Once the AD security groups are synced to Azure AD, navigate to your Storage account within the Azure portal and open the Access control (IAM) blade. In the Add a role assignment part, click Add
Add the Storage File Data SMV Share Contributor role to your “user security group”, in my case “FSLogix Share Contributor”
Click the Add button again and give the Storage File Data SMB Share Elevated Contributor role to the “administrators security group”, in my case “FSLogix Share Elevated Contributor”.
Step 5 : Configure NTFS rights on the Azure File Share
Next step is to set the rights on NTFS level, but first we need to obtain the full UNC path of the File Share.
Navigate to the Storage account and open the Properties blade. Copy the File service URL to a Notepad.
Next, open the File shares blade and copy the File share name to the same Notepad
Remove “https://” and replace the forward slash with the back slash is shown in the screenshot above. Copy this UNC path, open Windows Explorer and past the UNC path in the address bar.
Open the Home tab and click the Properties button. Open the Security tab and click Advanced
Change the permissions to how it is displayed in the screenshot above (remove everything else).
Step 6 : Install FSLogix Profile Container in your WVD Host pool
Unzip de source file and navigate to the x64 > Release folder and run FSLogixAppsSetup
Select I agree to the license terms and conditions (if you do) and click Install
If FSLogix is installed on the Master VM, deploy the new image in your Windows Virtual Desktop Host pool.

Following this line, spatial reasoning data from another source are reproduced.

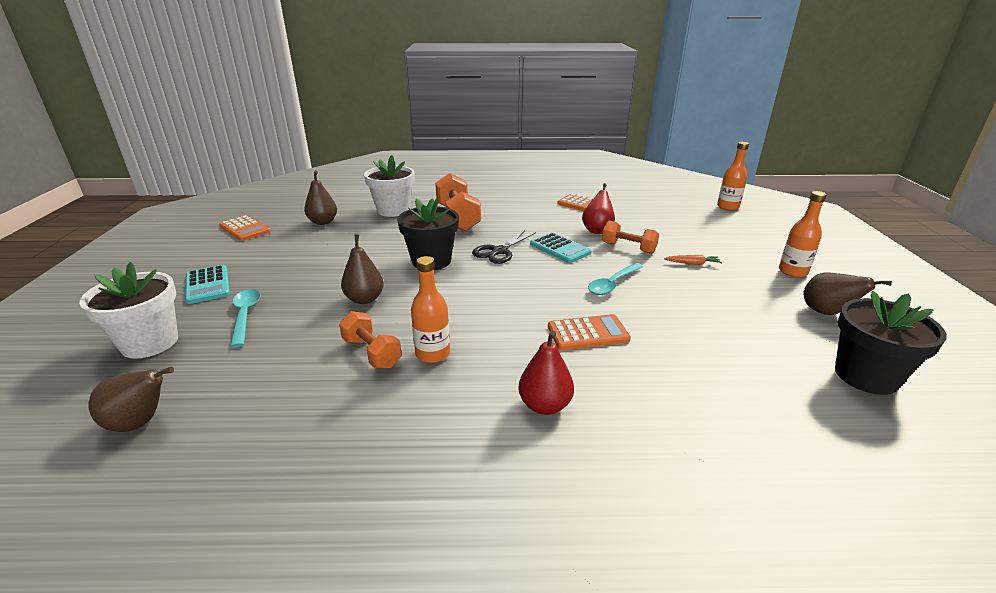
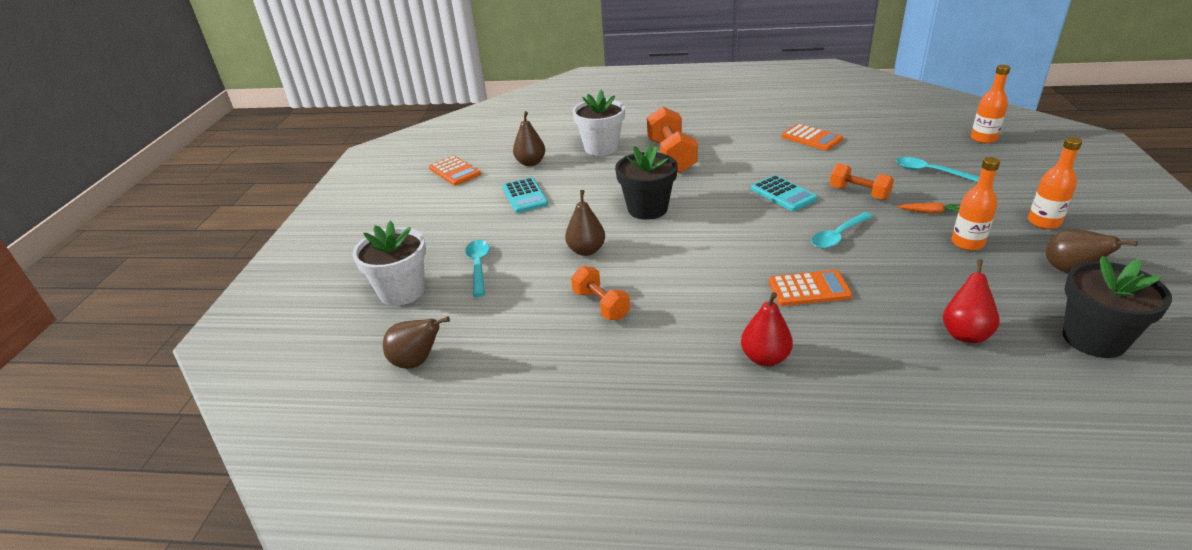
camera: 10 degrees right, 5 degrees up
(207, 285) = (436, 234): turquoise calculator -> turquoise calculator (524, 196)
(432, 354) = (657, 307): orange bottle -> orange bottle (967, 243)
(499, 251) = (717, 197): black scissors -> none
(597, 230) = (825, 171): red pear -> red pear (965, 333)
(688, 231) = (930, 172): none -> turquoise spoon

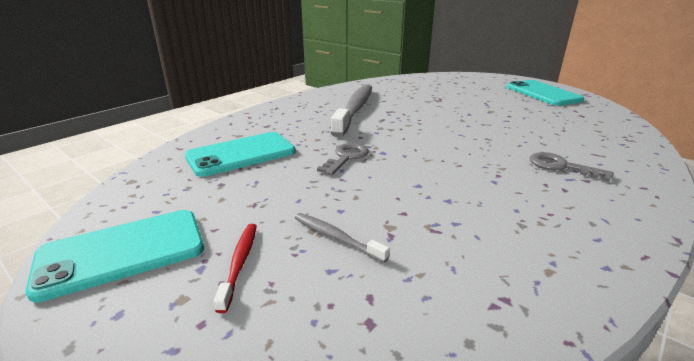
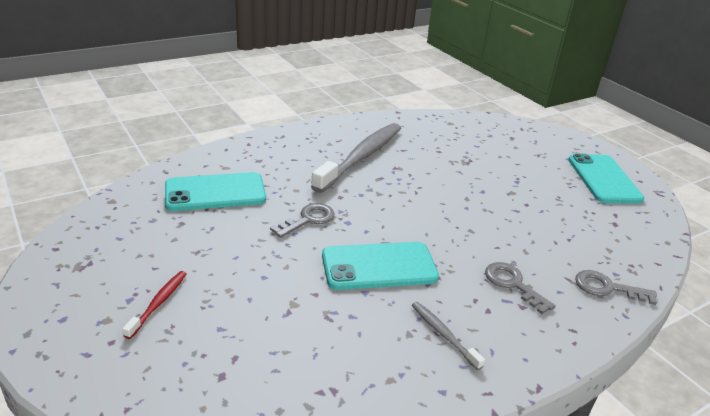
camera: 15 degrees right, 5 degrees up
(122, 252) = (81, 270): turquoise phone -> turquoise phone (379, 266)
(336, 237) = (243, 301): grey toothbrush -> grey toothbrush (443, 334)
(629, 154) = (607, 288): none -> grey key

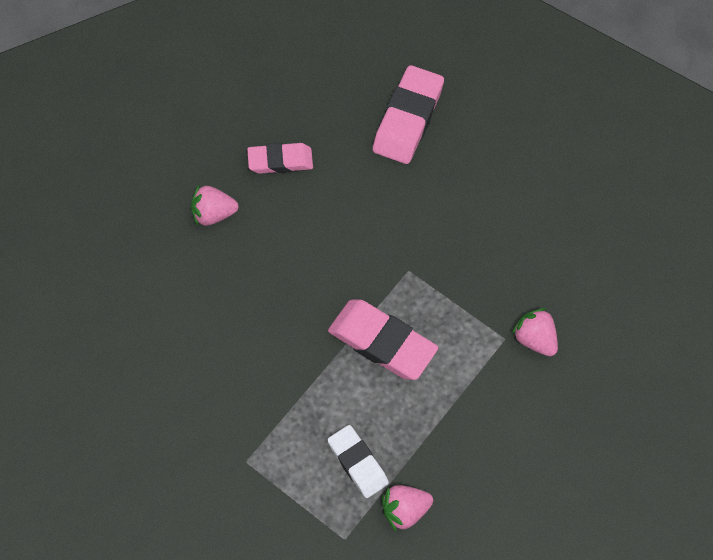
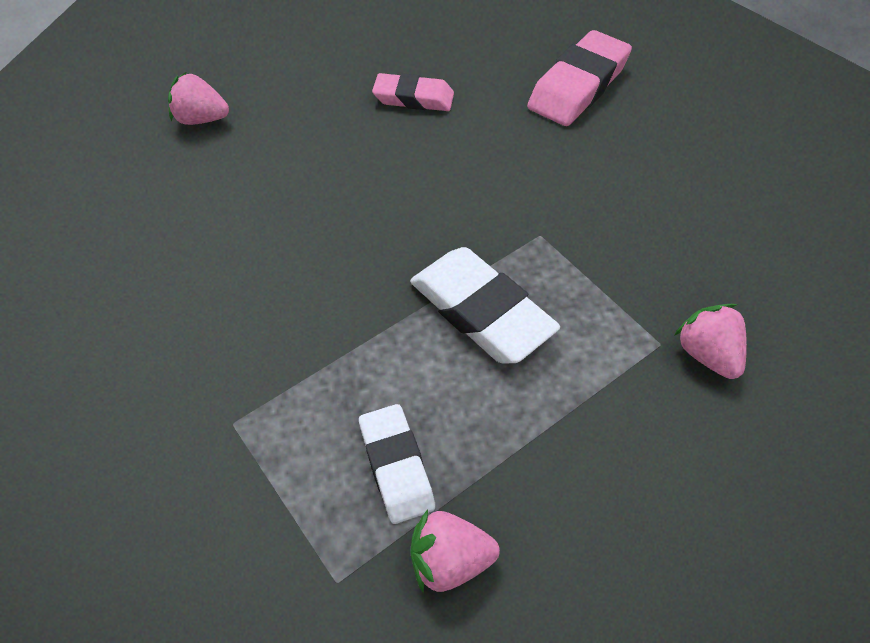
camera: 15 degrees right, 10 degrees down
(213, 214) = (315, 132): pink strawberry -> pink strawberry (201, 119)
(382, 342) = (481, 311): pink eraser -> white eraser

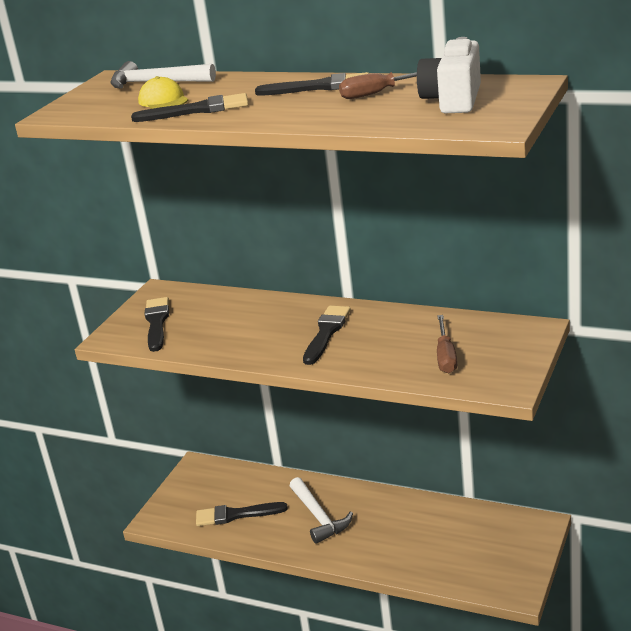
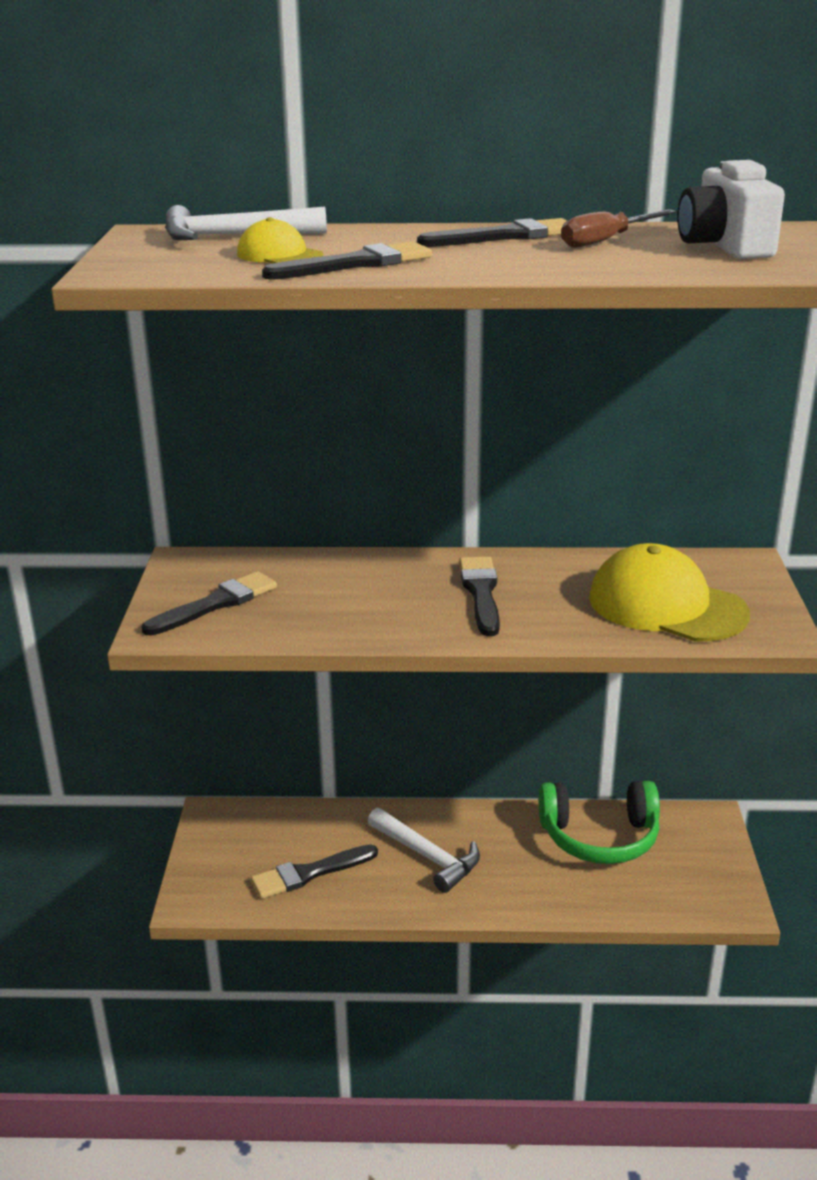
camera: 25 degrees left, 0 degrees up
(157, 322) = (216, 604): black brush -> black brush turned 75 degrees clockwise
(445, 356) = (666, 605): brown screwdriver -> yellow cap
(447, 524) = (599, 837): none -> green headphones

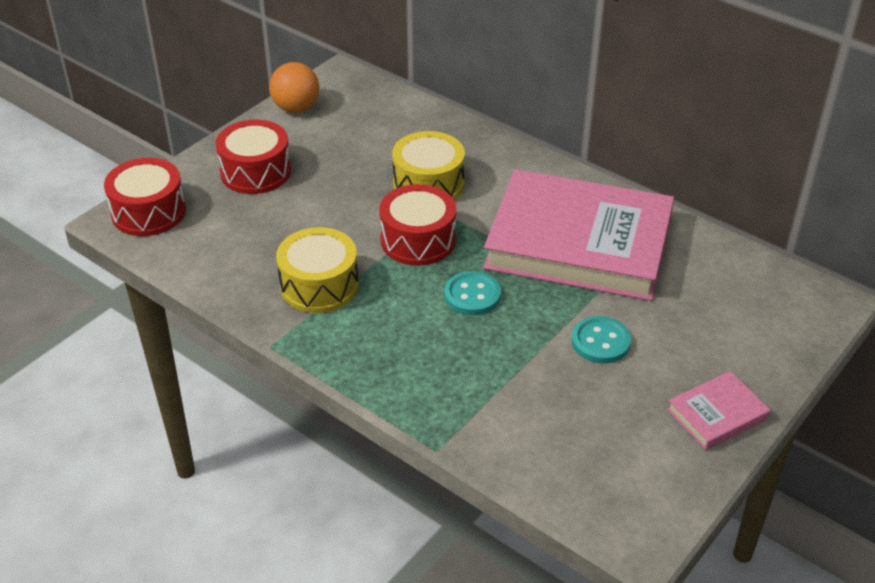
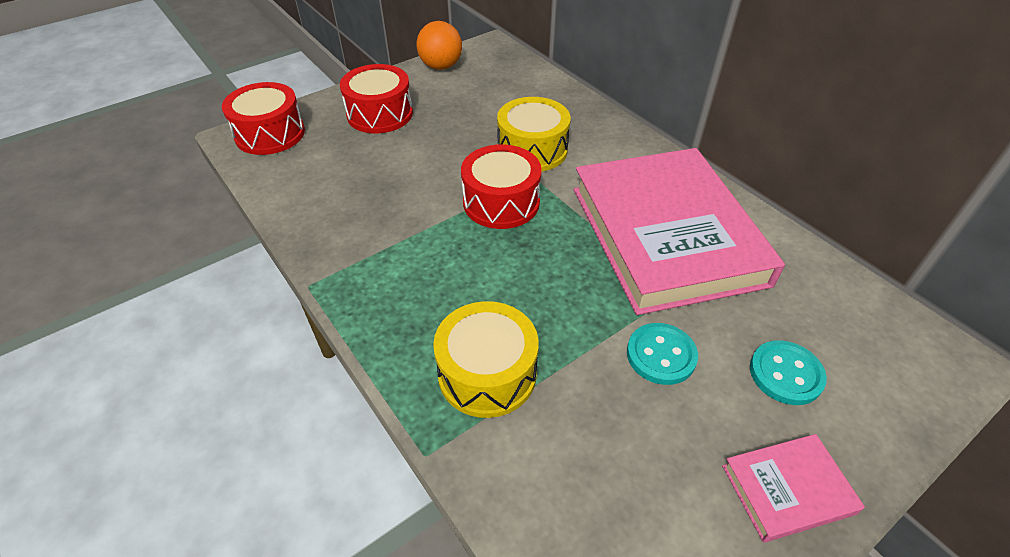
camera: 15 degrees right, 5 degrees up
(319, 285) = (386, 230): yellow drum -> yellow drum (487, 373)
(472, 295) = (534, 271): turquoise button -> turquoise button (785, 374)
(579, 243) = (666, 235): pink book -> pink book turned 45 degrees clockwise

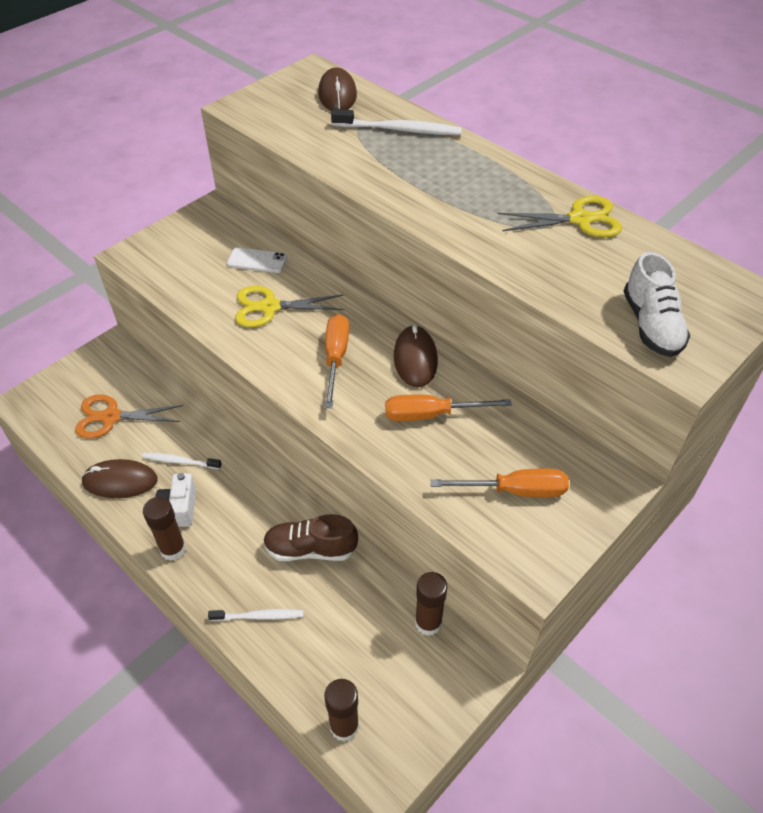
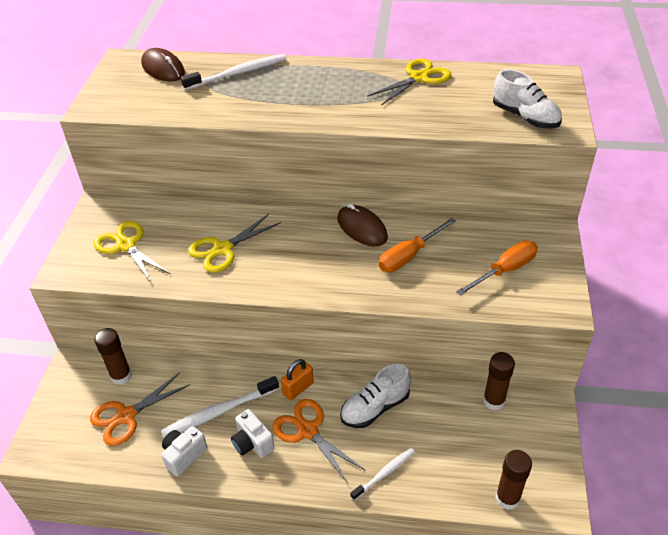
camera: 35 degrees left, 5 degrees down
(120, 481) = (184, 456): brown mouse -> white camera
(173, 549) = (277, 473): brown glue stick -> brown glue stick (121, 376)
(180, 461) = (218, 412): white toothbrush -> white toothbrush, size x1.63
(197, 258) = (126, 245): none -> yellow scissors
(233, 529) = (308, 431): none -> orange scissors
(257, 261) = (177, 223): white phone -> none
(262, 485) = (298, 388): none -> orange padlock
(310, 549) = (375, 407): brown shoe -> white shoe
(336, 358) = (308, 256): orange screwdriver -> none

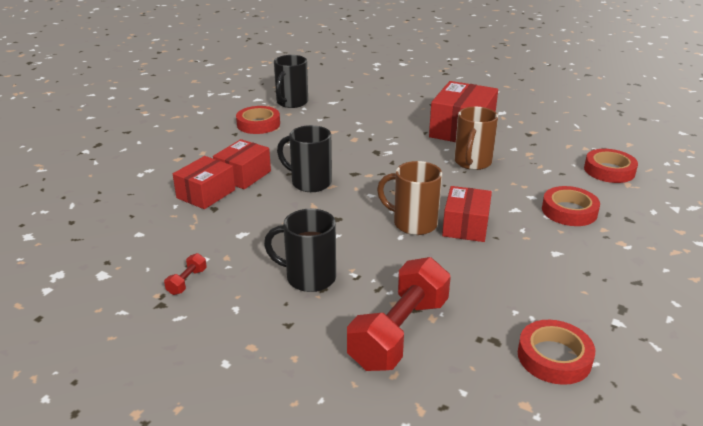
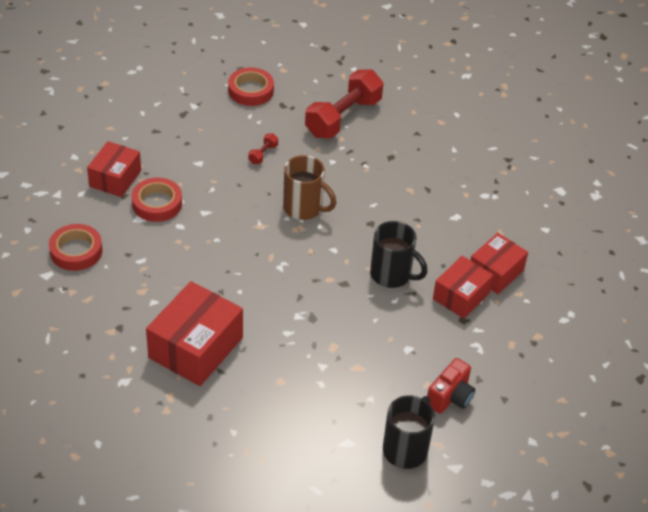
camera: 175 degrees left, 15 degrees up
(187, 282) = (493, 175): red dumbbell -> red dumbbell (263, 154)
(258, 124) = (450, 397): red tape -> red camera
(309, 278) = (400, 166): black mug -> none
(465, 226) = (259, 199): red box -> red box (115, 178)
(472, 162) = (213, 283): brown mug -> none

Step 7 : Configure FSLogix Profile Container via GPO
The final implementation step is to configure and enable FSLogix within the Windows Virtual Desktop environment. You can do this easily via GPO.
The installation source of FSLogix includes a custom ADMX and ADML file.
Copy the fslogix.admx file to the \\<AD Domain Name > SYSVOL > <AD Domain Name> > Policies > PolicyDefinitions folder.
Copy the fslogix.adml file to the \\<AD Domain Name > SYSVOL > <AD Domain Name> > Policies > PolicyDefinitions > en-US folder.
Open or create a GPO that will apply on your Windows Virtual Desktop Host pool Session Host VMs. And navigate to:
Computer Configuration > Policies > Administrative Templates > FSLogix > Profile Containers
Enable the following settings:
- Set Outlook cached mode on successful container attach
- VHD location
- Delete local profile when FSLogix Profile should apply
When enabling the VHD location setting, set the location to the Azure File share UNC path.
Navigate to: Computer Configuration > Policies > Administrative Templates > FSLogix > Profile Containers > Container and Directory Naming
Enable the following settings:
- Virtual disk type
- Swap directory name components
When enabling the Virtual disk type, select the VHDX format.
Step 8 : Test the results
When the GPO is applied to the Windows Virtual Desktop Session Host VMs, you can logon with a user that is member of the Storage File Data SMV Share Contributor related AD security group.
When login you will notice the Please wait for the FSLogix Apps Services notification.
After login, you can open Disk Management, if FSLogix is configured correctly, a Profile-<name> disk is mounted to the VM.